→ Assigned task
Using the records below, copy every line that holds the string "bottom".

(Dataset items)

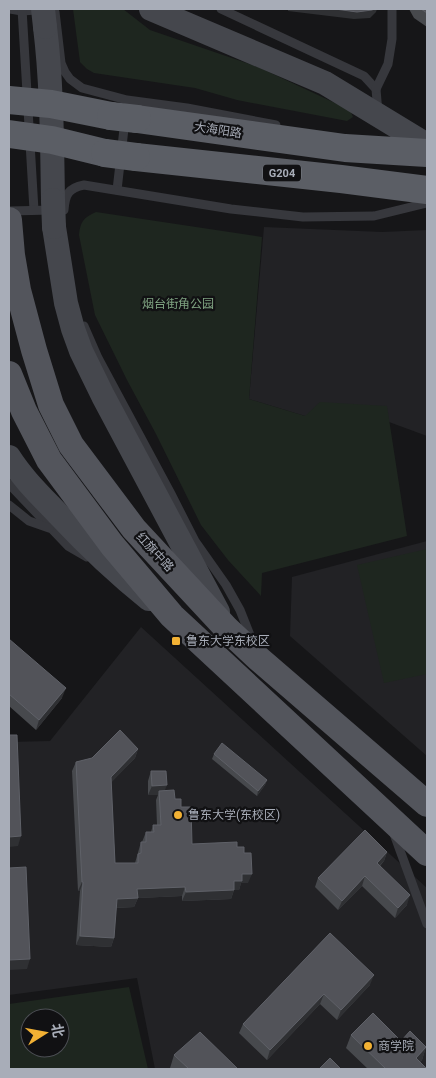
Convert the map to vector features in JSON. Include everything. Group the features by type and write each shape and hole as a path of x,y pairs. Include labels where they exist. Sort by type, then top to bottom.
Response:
{"highway":[{"name":"大海阳路","path":"9,100 125,112 345,148 419,145"},
{"name":"G204","path":"9,134 52,140 105,153 427,190"}],"main road":[{"path":"151,9 325,82 378,114 419,145"},
{"path":"33,14 48,54 54,213 66,303 73,329 81,351 103,396 227,629"},
{"name":"红旗中路","path":"9,220 18,290 34,350 51,405 71,445 134,529 227,629 259,659 427,804"},
{"path":"9,374 24,411 49,460 112,545 172,616"},
{"path":"9,457 16,469 38,495 118,574 172,616 427,853"}],"lane":[{"path":"10,9 33,14 48,9 55,12 61,63 65,72 77,86 125,112 187,108 282,126"},
{"path":"221,9 364,76 376,88"},
{"path":"378,114 376,88 388,64 392,39 392,9"},
{"path":"33,14 54,213"},
{"path":"118,190 125,112"},
{"path":"54,213 74,187 84,185 231,209 303,217 374,216 427,203"},
{"path":"9,211 54,213"},
{"path":"81,316 83,325 98,358 163,478 195,542 226,585 240,610 259,659"},
{"path":"9,484 68,546 118,574"},
{"path":"9,505 30,521 52,529"},
{"path":"386,815 405,861 427,924"}],"shaded area":[{"path":"264,227 382,232 427,230 427,436 389,422 386,406 305,416 249,399"},
{"path":"427,541 427,756 290,636 292,577"},
{"name":"鲁东大学(东校区)","path":"141,627 427,888 427,1069 155,1069 137,978 9,995 9,742 50,741"}],"green space":[{"path":"73,9 123,9 150,30 258,67 350,110 353,117 347,121 237,100 195,88 94,73 80,62"},
{"name":"烟台街角公园","path":"96,212 262,237 249,399 305,416 320,402 387,406 407,536 262,573 261,596 228,560 201,525 95,315 79,235 83,220"},
{"path":"427,549 427,674 384,683 357,565"},
{"path":"129,987 148,1069 9,1069 9,1004"}],"building":[{"path":"335,9 374,9 357,12"},
{"path":"9,639 66,688 39,720 9,694"},
{"path":"120,730 138,749 111,777 115,863 138,863 138,854 141,853 141,842 146,842 146,832 154,832 153,825 161,825 159,791 174,790 175,799 181,799 181,807 191,807 192,844 237,842 237,847 244,847 244,853 251,853 252,874 242,874 242,881 234,881 234,890 186,892 185,887 137,889 138,898 117,899 114,938 80,936 83,882 76,762 92,758"},
{"path":"9,735 17,735 21,836 9,837"},
{"path":"222,743 267,780 258,791 214,754"},
{"path":"151,771 166,771 167,785 152,786"},
{"path":"365,830 387,852 377,863 410,895 398,908 365,876 342,901 318,878"},
{"path":"26,867 30,959 9,960 9,868"},
{"path":"330,933 374,975 341,1010 324,994 270,1050 243,1024"},
{"path":"373,1013 401,1041 410,1031 426,1047 416,1058 427,1069 386,1069 351,1035"},
{"path":"200,1032 238,1069 189,1069 174,1055"},
{"path":"330,1058 341,1069 319,1069"}],"place":[{"name":"鲁东大学东校区","path":"176,641"},
{"name":"鲁东大学(东校区)","path":"178,815"},
{"name":"商学院","path":"368,1046"}]}
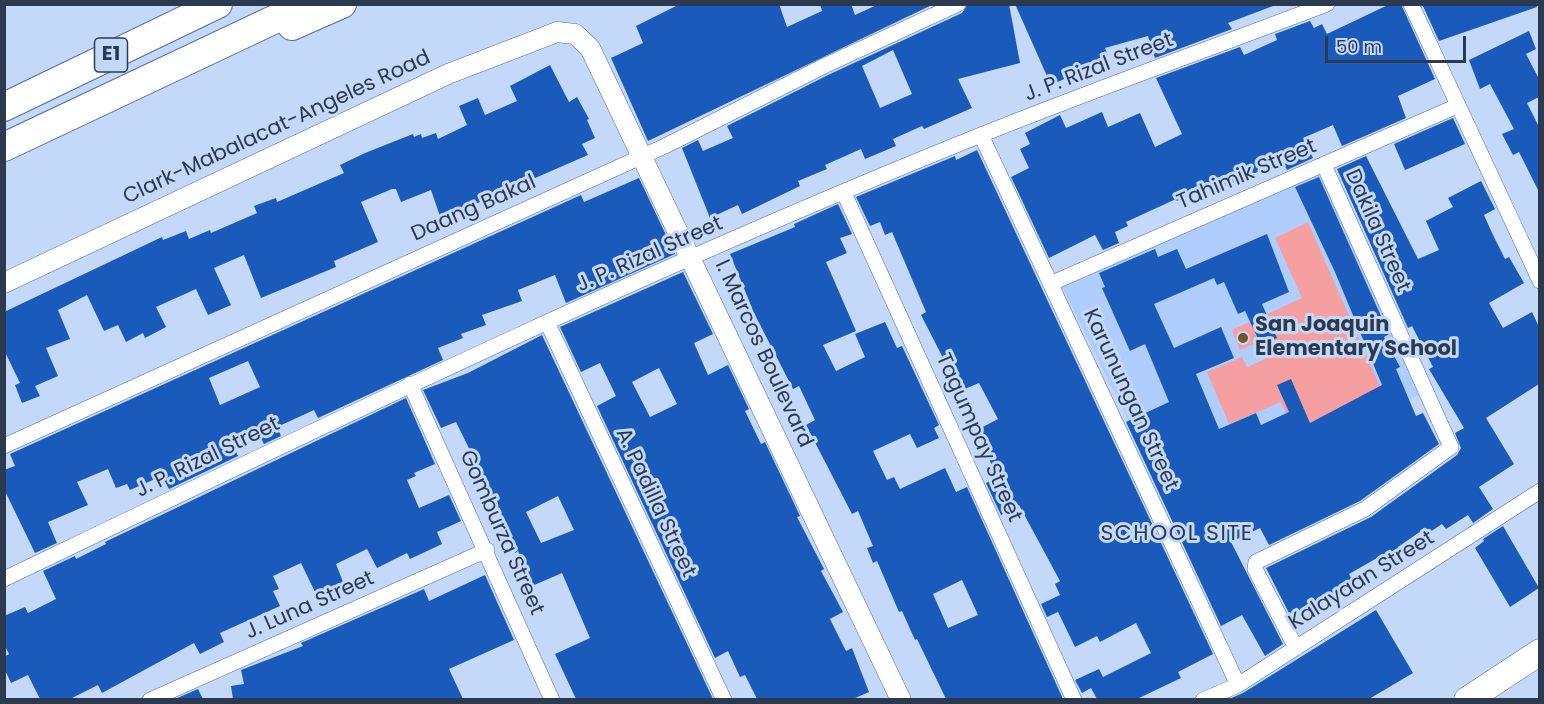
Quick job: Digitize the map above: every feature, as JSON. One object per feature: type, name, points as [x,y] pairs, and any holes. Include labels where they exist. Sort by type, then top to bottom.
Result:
[{"type":"highway","name":"E1","points":[[4,107],[218,4]]},
{"type":"highway","name":"E1","points":[[4,147],[307,4]]},
{"type":"highway","points":[[191,58],[244,47],[342,4]]},
{"type":"highway","points":[[1467,699],[1539,652]]},
{"type":"street","name":"Daang Bakal","points":[[4,446],[643,156],[824,66],[958,4]]},
{"type":"street","name":"J. P. Rizal Street","points":[[4,579],[410,384],[692,258],[981,135],[1327,4]]},
{"type":"street","points":[[1411,4],[1539,281]]},
{"type":"street","name":"Clark-Mabalacat-Angeles Road","points":[[4,283],[448,74],[557,32],[575,34]]},
{"type":"street","name":"I. Marcos Boulevard","points":[[575,34],[590,48],[643,156],[901,699]]},
{"type":"street","name":"Tahimik Street","points":[[1052,283],[1457,106]]},
{"type":"street","name":"Karunungan Street","points":[[981,135],[1238,685]]},
{"type":"street","name":"Dakila Street","points":[[1296,648],[1255,569],[1256,562],[1365,509],[1451,447],[1324,165]]},
{"type":"street","name":"Tagumpay Street","points":[[844,193],[1074,699]]},
{"type":"street","name":"A. Padilla Street","points":[[548,324],[724,699]]},
{"type":"street","name":"Gomburza Street","points":[[410,384],[487,550],[552,699]]},
{"type":"street","name":"Kalayaan Street","points":[[1203,699],[1238,685],[1539,491]]},
{"type":"street","name":"J. Luna Street","points":[[150,699],[487,550]]},
{"type":"shaded area","name":"San Joaquin Elementary School","points":[[1319,171],[1424,390],[1419,395],[1178,521],[1062,287]]},
{"type":"shaded area","points":[[1308,222],[1385,398],[1299,441],[1281,402],[1229,424],[1207,372],[1242,357],[1247,367],[1265,359],[1257,342],[1240,350],[1232,330],[1302,298],[1275,238]]},
{"type":"building","points":[[680,4],[779,4],[787,27],[822,11],[820,4],[851,4],[855,15],[879,4],[934,4],[648,141],[611,58],[643,43],[636,26]]},
{"type":"building","points":[[968,4],[1009,4],[1020,63],[958,79],[972,108],[924,129],[922,126],[893,139],[896,146],[865,159],[861,149],[825,165],[827,169],[798,181],[800,186],[742,214],[738,205],[710,218],[682,148],[698,140],[703,151],[733,138],[727,126],[828,75],[962,13]],"holes":[[[893,50],[912,94],[880,108],[862,66]]]},
{"type":"building","points":[[1015,4],[1273,4],[1273,6],[1228,23],[1232,29],[1155,58],[1148,36],[1105,48],[1108,56],[1080,66],[1082,71],[1051,85]]},
{"type":"building","points":[[1390,4],[1401,4],[1435,79],[1398,96],[1406,118],[1342,146],[1333,125],[1303,138],[1313,158],[1287,170],[1285,166],[1280,168],[1277,163],[1213,192],[1210,185],[1177,201],[1176,199],[1126,222],[1128,226],[1115,232],[1119,243],[1103,250],[1095,235],[1049,258],[1011,177],[1029,168],[1020,149],[1030,144],[1025,133],[1060,115],[1066,128],[1102,112],[1108,127],[1140,113],[1155,147],[1182,134],[1156,78],[1240,47],[1244,55],[1277,40],[1275,34],[1310,21],[1314,28],[1322,24],[1327,34]]},
{"type":"building","points":[[1422,4],[1536,4],[1537,7],[1439,41]]},
{"type":"building","points":[[1529,31],[1536,49],[1526,54],[1539,79],[1539,97],[1527,103],[1539,127],[1539,192],[1519,152],[1513,155],[1502,134],[1514,129],[1490,84],[1480,89],[1469,60]]},
{"type":"building","points":[[550,65],[569,102],[577,97],[589,119],[587,120],[595,138],[582,144],[588,155],[441,219],[431,190],[401,202],[396,189],[392,189],[361,202],[378,242],[334,261],[336,267],[261,298],[244,255],[214,268],[231,305],[208,315],[196,289],[156,307],[166,327],[145,338],[143,333],[126,342],[118,325],[104,331],[87,295],[58,310],[70,339],[46,348],[58,376],[35,386],[40,396],[22,403],[15,385],[20,383],[4,350],[4,312],[162,237],[163,240],[186,231],[189,239],[210,230],[211,233],[257,213],[254,206],[276,198],[277,202],[344,173],[340,165],[365,153],[413,134],[414,137],[421,134],[422,138],[436,133],[438,139],[467,125],[459,106],[478,98],[485,115],[517,101],[510,86]]},
{"type":"building","points":[[1453,118],[1465,144],[1405,170],[1394,144]]},
{"type":"building","points":[[977,150],[1213,654],[1178,672],[1181,678],[1137,699],[1097,699],[1091,688],[1082,693],[1075,680],[1099,669],[1103,677],[1151,653],[1136,623],[1100,642],[1097,636],[1075,647],[1058,612],[1047,617],[1041,604],[1060,595],[1055,584],[1060,581],[1019,505],[1001,515],[986,483],[997,478],[977,430],[998,419],[979,383],[960,391],[921,315],[926,312],[892,232],[885,235],[880,222],[870,226],[856,197],[955,156],[956,160]]},
{"type":"building","points":[[1366,156],[1418,259],[1439,250],[1426,221],[1453,207],[1448,198],[1481,181],[1495,209],[1484,215],[1505,259],[1509,257],[1524,283],[1489,303],[1503,328],[1532,312],[1539,327],[1539,384],[1486,418],[1514,464],[1479,487],[1493,509],[1473,523],[1468,515],[1446,529],[1442,524],[1427,534],[1424,529],[1398,547],[1406,561],[1393,569],[1384,554],[1349,574],[1355,585],[1291,617],[1266,568],[1371,517],[1457,455],[1461,448],[1455,433],[1464,428],[1429,369],[1433,367],[1412,326],[1408,328],[1337,169]]},
{"type":"building","points":[[1319,177],[1389,334],[1384,337],[1400,367],[1396,369],[1416,416],[1423,413],[1439,444],[1360,501],[1269,545],[1260,528],[1231,542],[1283,644],[1265,656],[1242,615],[1221,626],[1126,422],[1169,402],[1145,344],[1130,351],[1102,288],[1105,287],[1099,273],[1155,249],[1158,257],[1177,249],[1186,269],[1267,234],[1289,292],[1262,304],[1277,338],[1261,345],[1245,311],[1238,314],[1224,282],[1217,285],[1214,278],[1154,304],[1174,348],[1221,327],[1234,358],[1196,374],[1219,429],[1256,413],[1261,425],[1289,412],[1277,385],[1291,379],[1310,423],[1382,385],[1335,272],[1295,187]]},
{"type":"building","points":[[639,178],[675,254],[566,303],[555,275],[518,290],[522,301],[482,315],[486,325],[461,334],[463,338],[438,348],[443,360],[318,418],[314,410],[277,427],[281,436],[264,444],[258,432],[233,445],[238,456],[169,489],[162,476],[130,490],[127,484],[116,488],[108,469],[77,482],[88,505],[48,522],[57,543],[35,553],[4,489],[4,470],[15,466],[10,454],[581,195],[584,202]],"holes":[[[248,361],[260,387],[220,405],[209,378]]]},
{"type":"building","points":[[838,204],[852,234],[840,238],[847,253],[826,262],[856,331],[823,345],[836,371],[865,357],[855,334],[885,322],[897,348],[902,346],[939,425],[934,428],[939,438],[917,448],[910,434],[873,451],[887,480],[894,477],[900,489],[945,468],[956,492],[967,487],[1063,699],[946,699],[902,611],[899,612],[877,561],[873,563],[867,548],[873,546],[858,511],[852,514],[806,425],[815,420],[799,386],[793,389],[754,313],[730,254],[795,227],[794,224]],"holes":[[[962,580],[978,615],[948,628],[933,594]]]},
{"type":"building","points":[[683,272],[713,334],[694,343],[708,375],[728,365],[749,409],[745,411],[761,444],[765,442],[800,516],[797,517],[824,569],[821,571],[843,612],[830,619],[846,651],[852,648],[869,692],[853,699],[757,699],[745,675],[740,677],[728,651],[715,658],[597,406],[616,396],[600,363],[581,372],[560,327]],"holes":[[[659,368],[677,404],[650,417],[632,382]]]},
{"type":"building","points":[[542,335],[713,699],[576,699],[555,654],[590,638],[562,573],[532,586],[518,551],[515,553],[508,539],[512,537],[456,422],[441,428],[423,390],[468,373]],"holes":[[[558,496],[574,530],[541,543],[526,512]]]},
{"type":"building","points":[[406,398],[435,464],[414,473],[416,476],[407,480],[419,508],[449,495],[461,521],[437,532],[442,544],[410,559],[407,553],[377,568],[367,549],[336,564],[343,582],[316,594],[301,563],[273,576],[279,589],[273,591],[280,606],[220,633],[224,642],[200,654],[194,643],[102,693],[98,685],[70,699],[40,699],[28,675],[11,683],[4,668],[4,657],[9,654],[4,644],[4,616],[25,607],[28,613],[56,599],[43,571],[75,556],[76,559],[106,544],[105,542]]},
{"type":"building","points":[[1503,526],[1539,588],[1510,607],[1475,548],[1484,541],[1483,539]]},
{"type":"building","points":[[485,575],[514,640],[449,669],[463,699],[233,699],[231,686],[244,684],[241,670],[303,646],[301,643],[424,589],[429,601]]},
{"type":"building","points":[[1376,610],[1413,673],[1369,699],[1229,699],[1243,693]]},
{"type":"building","points":[[198,689],[203,699],[175,699]]},
{"type":"place","name":"San Joaquin Elementary School","points":[[1243,338]]},
{"type":"district","name":"SCHOOL SITE","points":[[1177,534]]}]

→ Solution below
Convert the map to vector features in JSON. Include everything. Group the features by type and write each shape and hole as a path of x,y pairs. Include labels where they exist. Sort by type, then top to bottom.
Quick job: Digitize the map above: every feature, as JSON. One object per feature: type, name, points as [x,y] pairs, and any holes. Include labels where they exist. Sort by type, then top to bottom.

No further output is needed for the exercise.